By Grant Fleming and Ian Llewellyn of NZPA
Wellington, Nov 16 NZPA - Prime Minister-elect John Key has sealed a historic agreement with the Maori Party on a whirlwind day of deals that will give his incoming government a commanding majority on crucial votes in Parliament.
Mr Key today signed agreements with ACT, the Maori Party and United Future giving his National government 70 votes on confidence and supply in the incoming 122-member Parliament.
In return he handed out five ministerial roles and a raft of minor policy concessions.
ACT and United Future had already pledged their support during the election campaign, but in a deal that was virtually unimaginable just three years ago Mr Key also succeeded in signing up the support of the Maori Party.
Under former leader Don Brash, National campaigned hard against the Maori seats and derided targeted spending on Maori as favouritism.
Today Mr Key clinched the deal by doing a U-turn on National's opposition to the Maori seats, saying it would be too divisive to scrap them without the agreement of Maori.
Mr Key described the agreement as historic.
"The Maori Party agreement is very much about inclusion. As I said on election night we will only succeed if we have all New Zealanders rowing in the same direction.
"The government I lead will be a government of opportunity -- opportunity for all New Zealanders regardless of their backgrounds, ethnicity or current circumstances."
Under the deal a group will be formed to look at constitutional issues including Maori representation, there will be a review of the Foreshore and Seabed Act and Maori Party co-leaders Pita Sharples and Tariana Turia will be ministers outside Cabinet.
Dr Sharples will pick up the Maori affairs portfolio, associate corrections and associate education, while Mrs Turia gets the community and voluntary sector, associate health and associate social development.
The round of deals also sees ACT leader Rodney Hide and his deputy Heather Roy installed as ministers outside Cabinet.
Mr Hide takes local government, the new portfolio of regulatory reform and associate commerce while Mrs Roy picks up consumer affairs and associate education and defence roles.
United Future leader Peter Dunne retains his revenue and associate health ministerial roles.

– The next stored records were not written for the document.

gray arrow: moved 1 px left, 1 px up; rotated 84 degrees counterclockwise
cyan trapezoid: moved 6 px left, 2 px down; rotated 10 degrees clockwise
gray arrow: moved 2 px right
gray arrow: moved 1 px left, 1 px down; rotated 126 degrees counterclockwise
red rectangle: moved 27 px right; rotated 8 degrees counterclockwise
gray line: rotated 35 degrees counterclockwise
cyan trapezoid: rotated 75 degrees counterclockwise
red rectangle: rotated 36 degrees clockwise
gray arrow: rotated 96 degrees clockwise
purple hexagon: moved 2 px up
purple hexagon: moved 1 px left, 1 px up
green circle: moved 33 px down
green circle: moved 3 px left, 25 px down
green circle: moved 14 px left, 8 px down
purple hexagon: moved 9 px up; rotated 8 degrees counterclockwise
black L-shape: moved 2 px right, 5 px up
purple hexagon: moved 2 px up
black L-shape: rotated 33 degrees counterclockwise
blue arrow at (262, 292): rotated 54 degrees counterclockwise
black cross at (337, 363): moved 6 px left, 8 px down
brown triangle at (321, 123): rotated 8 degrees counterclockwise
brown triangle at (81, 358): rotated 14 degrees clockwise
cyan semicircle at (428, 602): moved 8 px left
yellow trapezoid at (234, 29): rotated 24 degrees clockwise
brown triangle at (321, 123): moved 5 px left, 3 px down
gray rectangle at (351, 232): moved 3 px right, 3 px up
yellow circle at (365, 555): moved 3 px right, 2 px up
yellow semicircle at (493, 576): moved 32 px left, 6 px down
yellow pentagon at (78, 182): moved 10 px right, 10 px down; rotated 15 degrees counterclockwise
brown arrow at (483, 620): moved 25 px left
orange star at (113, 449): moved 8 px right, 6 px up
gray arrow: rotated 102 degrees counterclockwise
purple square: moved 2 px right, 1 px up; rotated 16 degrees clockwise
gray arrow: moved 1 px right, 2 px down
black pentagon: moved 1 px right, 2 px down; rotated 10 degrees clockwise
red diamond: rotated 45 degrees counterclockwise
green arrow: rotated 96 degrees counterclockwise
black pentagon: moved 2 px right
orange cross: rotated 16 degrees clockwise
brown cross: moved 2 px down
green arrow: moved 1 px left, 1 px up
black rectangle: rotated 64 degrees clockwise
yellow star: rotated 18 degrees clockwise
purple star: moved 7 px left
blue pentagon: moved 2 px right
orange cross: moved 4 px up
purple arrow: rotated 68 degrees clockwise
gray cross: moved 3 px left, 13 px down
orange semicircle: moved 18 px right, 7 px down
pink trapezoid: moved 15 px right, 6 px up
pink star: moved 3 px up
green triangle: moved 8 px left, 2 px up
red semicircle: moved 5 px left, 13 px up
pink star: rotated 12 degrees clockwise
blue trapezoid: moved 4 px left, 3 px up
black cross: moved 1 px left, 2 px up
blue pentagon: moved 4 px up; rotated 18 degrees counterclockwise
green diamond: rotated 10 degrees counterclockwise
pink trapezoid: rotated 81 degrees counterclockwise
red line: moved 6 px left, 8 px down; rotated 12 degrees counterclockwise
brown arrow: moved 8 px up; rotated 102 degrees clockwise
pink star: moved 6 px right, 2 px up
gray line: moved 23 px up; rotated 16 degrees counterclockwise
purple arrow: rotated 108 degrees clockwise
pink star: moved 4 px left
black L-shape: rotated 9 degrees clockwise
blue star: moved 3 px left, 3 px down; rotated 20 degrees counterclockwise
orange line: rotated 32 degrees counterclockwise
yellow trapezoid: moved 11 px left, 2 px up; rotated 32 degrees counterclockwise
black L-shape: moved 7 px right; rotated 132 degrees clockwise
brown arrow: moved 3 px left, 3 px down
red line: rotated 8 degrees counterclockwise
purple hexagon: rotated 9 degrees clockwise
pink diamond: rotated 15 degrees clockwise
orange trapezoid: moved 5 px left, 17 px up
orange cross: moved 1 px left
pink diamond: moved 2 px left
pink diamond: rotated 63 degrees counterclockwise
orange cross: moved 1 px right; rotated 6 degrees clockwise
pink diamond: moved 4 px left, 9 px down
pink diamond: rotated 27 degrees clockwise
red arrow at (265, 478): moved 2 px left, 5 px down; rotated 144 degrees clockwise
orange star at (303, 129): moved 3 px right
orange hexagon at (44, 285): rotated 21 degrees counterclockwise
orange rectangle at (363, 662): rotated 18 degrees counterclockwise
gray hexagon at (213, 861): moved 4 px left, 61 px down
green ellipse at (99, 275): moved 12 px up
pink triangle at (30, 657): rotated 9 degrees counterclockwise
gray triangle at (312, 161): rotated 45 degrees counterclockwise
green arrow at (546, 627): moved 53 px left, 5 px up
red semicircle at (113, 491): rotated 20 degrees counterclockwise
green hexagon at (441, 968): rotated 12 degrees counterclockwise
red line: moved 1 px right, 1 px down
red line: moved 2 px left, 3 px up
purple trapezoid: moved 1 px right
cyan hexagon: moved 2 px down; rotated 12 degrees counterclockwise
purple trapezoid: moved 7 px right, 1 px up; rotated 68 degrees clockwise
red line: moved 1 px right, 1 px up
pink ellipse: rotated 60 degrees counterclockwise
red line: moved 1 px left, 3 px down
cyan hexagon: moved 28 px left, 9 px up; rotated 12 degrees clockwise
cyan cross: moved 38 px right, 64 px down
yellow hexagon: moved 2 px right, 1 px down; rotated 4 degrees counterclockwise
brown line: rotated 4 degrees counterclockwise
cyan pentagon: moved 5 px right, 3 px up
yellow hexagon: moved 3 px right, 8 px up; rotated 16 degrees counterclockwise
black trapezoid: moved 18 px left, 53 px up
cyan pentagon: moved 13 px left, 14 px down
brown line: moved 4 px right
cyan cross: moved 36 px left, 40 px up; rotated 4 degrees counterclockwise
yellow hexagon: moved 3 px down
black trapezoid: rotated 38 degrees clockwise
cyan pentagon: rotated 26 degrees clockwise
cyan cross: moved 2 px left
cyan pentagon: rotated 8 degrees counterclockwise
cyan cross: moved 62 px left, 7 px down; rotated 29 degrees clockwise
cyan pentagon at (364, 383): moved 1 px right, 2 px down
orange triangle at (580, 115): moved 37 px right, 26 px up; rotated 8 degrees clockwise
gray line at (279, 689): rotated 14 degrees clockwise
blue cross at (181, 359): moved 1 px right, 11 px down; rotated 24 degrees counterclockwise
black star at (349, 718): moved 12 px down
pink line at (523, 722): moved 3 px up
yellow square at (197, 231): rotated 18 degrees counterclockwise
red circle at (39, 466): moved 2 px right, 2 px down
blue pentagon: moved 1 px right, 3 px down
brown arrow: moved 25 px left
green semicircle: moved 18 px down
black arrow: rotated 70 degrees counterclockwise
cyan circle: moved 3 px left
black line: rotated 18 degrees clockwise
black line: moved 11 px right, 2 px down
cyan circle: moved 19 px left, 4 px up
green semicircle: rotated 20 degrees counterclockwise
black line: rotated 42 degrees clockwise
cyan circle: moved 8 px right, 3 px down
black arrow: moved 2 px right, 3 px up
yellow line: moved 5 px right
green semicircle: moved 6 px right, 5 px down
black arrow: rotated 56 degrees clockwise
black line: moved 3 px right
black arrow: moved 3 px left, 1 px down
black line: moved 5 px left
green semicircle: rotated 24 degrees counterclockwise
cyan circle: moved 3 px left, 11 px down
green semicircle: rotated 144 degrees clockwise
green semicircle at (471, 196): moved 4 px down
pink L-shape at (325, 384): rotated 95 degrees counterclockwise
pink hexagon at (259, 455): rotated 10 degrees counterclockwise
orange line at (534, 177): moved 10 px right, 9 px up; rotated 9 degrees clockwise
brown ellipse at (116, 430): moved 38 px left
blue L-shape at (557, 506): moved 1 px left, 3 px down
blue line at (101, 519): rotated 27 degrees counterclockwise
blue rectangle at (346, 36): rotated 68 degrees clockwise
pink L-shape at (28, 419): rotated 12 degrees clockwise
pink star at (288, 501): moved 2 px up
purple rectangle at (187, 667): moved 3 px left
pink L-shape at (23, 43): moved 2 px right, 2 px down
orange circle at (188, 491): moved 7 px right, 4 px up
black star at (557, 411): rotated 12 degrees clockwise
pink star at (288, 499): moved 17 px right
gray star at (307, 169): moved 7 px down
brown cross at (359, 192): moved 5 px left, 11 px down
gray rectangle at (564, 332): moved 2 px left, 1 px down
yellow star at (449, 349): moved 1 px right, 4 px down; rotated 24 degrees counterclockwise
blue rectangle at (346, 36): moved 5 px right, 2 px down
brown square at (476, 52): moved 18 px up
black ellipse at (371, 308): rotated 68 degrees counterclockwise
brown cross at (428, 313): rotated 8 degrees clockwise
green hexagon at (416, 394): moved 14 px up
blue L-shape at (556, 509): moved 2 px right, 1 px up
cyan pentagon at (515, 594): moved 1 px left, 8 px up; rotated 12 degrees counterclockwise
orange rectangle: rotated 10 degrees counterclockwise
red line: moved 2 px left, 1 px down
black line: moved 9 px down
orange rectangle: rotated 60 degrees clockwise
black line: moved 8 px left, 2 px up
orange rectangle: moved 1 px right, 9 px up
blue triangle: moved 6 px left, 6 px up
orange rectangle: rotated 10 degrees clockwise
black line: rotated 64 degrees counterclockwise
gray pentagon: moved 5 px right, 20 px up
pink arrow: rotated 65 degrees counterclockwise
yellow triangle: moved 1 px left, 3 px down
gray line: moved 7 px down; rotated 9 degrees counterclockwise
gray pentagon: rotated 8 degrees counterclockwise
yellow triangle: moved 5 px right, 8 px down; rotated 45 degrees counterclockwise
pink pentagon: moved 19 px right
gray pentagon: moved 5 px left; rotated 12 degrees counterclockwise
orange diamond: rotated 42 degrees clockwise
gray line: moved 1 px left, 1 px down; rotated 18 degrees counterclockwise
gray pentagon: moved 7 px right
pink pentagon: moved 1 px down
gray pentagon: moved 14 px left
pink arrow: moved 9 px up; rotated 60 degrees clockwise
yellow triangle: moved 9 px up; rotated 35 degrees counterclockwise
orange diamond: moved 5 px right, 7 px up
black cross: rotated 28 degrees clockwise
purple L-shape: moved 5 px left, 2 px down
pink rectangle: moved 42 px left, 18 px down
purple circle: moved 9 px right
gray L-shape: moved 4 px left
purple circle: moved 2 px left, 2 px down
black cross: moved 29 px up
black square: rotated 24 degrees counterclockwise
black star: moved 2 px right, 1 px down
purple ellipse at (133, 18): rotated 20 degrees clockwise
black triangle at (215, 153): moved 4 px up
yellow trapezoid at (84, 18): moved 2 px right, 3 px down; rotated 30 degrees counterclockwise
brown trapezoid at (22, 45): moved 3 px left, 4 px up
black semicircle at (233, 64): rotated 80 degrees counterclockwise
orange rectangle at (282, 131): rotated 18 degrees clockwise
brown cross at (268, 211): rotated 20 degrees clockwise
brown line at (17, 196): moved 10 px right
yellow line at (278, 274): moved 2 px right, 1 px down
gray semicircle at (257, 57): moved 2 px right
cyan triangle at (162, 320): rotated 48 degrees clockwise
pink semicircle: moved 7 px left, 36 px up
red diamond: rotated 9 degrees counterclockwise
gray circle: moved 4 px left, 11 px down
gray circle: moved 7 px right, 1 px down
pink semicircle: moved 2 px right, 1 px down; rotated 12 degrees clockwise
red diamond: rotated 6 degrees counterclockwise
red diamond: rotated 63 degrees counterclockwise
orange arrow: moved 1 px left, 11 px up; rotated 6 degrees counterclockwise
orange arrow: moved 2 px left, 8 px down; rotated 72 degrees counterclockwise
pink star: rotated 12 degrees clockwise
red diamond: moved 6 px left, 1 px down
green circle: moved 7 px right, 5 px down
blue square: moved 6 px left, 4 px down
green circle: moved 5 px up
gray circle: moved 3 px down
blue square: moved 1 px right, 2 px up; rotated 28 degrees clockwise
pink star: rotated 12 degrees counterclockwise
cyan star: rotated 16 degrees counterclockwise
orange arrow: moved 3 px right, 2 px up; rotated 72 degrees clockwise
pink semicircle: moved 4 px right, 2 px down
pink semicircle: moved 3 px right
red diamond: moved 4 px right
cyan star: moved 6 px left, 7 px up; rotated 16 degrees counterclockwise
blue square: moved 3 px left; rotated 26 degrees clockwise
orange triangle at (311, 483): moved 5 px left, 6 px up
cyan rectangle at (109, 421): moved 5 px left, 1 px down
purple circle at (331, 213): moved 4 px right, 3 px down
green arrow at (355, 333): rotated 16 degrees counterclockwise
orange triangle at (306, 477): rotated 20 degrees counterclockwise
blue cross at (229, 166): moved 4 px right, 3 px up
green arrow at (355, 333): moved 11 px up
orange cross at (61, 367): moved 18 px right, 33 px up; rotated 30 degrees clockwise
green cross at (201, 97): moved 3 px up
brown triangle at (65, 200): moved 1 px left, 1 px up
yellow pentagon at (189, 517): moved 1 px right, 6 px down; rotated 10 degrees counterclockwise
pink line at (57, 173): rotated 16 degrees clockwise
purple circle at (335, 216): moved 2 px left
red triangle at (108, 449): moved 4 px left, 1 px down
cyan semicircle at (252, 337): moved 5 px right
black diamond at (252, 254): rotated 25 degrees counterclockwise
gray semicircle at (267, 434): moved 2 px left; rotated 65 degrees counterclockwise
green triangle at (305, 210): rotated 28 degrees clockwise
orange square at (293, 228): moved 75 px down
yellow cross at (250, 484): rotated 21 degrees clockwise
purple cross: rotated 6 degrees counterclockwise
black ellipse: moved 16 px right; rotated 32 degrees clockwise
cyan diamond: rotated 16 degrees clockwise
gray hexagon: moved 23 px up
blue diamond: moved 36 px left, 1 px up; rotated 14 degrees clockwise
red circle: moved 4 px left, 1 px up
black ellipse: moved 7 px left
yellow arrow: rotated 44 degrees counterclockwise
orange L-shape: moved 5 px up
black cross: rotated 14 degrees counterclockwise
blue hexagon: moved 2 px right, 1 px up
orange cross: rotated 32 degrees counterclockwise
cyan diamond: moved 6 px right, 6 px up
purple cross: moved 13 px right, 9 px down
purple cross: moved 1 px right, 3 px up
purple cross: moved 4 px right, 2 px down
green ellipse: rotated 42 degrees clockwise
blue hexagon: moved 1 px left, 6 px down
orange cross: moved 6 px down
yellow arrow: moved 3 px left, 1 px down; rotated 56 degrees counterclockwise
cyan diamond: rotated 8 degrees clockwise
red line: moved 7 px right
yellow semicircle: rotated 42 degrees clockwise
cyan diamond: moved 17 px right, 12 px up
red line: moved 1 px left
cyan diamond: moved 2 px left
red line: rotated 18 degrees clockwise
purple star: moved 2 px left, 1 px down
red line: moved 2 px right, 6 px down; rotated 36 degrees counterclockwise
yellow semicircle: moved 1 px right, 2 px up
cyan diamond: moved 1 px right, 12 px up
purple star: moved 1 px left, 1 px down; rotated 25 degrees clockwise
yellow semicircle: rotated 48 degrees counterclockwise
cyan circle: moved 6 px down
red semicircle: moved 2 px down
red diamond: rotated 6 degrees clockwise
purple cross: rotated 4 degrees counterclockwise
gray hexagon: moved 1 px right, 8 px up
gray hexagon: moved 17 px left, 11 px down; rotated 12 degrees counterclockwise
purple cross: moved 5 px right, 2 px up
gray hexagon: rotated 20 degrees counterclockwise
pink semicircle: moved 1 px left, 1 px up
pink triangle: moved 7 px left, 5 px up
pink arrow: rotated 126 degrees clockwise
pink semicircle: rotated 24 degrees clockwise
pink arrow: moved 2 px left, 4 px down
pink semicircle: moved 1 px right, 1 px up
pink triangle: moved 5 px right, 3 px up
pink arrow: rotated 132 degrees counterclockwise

But in terms of policy all three support parties' agreements are thin on detail and immediate concessions. There is little cost to the new government in dollar terms.
In most cases where policy differs from National's there is agreement to set up a review, taskforce or committee to look at the issue.
Mr Key denied National was kicking difficult issues for touch and said the agreements were the start of a long-term process of co-operation.
But the lack of clarity could create headaches for Mr Key, with Mrs Turia today already indicating she would be unhappy if one of the private sector-led taskforces on government spending agreed with ACT and poked its head into her areas of ministerial responsibility.
"I can't imagine anybody from the private sector to come into an office and go through the budget line by line to be able to tell us what we should or should not be doing."
Mr Key smoothed over the tensions, saying spending reviews would be targeted at particular areas rather than across the board.
Labour leader Phil Goff today welcomed the new government, but said Mr Key would have to manage "the diverse and conflicting views" of its support partners if the arrangement was to be stable.
Mr Key's formal inking of the deals paves the way for him to announce his Cabinet tomorrow afternoon and for him and his ministers to be sworn in on Wednesday.
That will allow Mr Key to fly out on Thursday to the Apec summit in Peru as New Zealand's new Prime Minister.
Parliament will be recalled to sit on December 8 for two weeks.
Because the three support parties will hold positions outside Cabinet, they are not part of what will formally be a National minority government and will be free to criticise the government in areas outside their ministerial responsibility.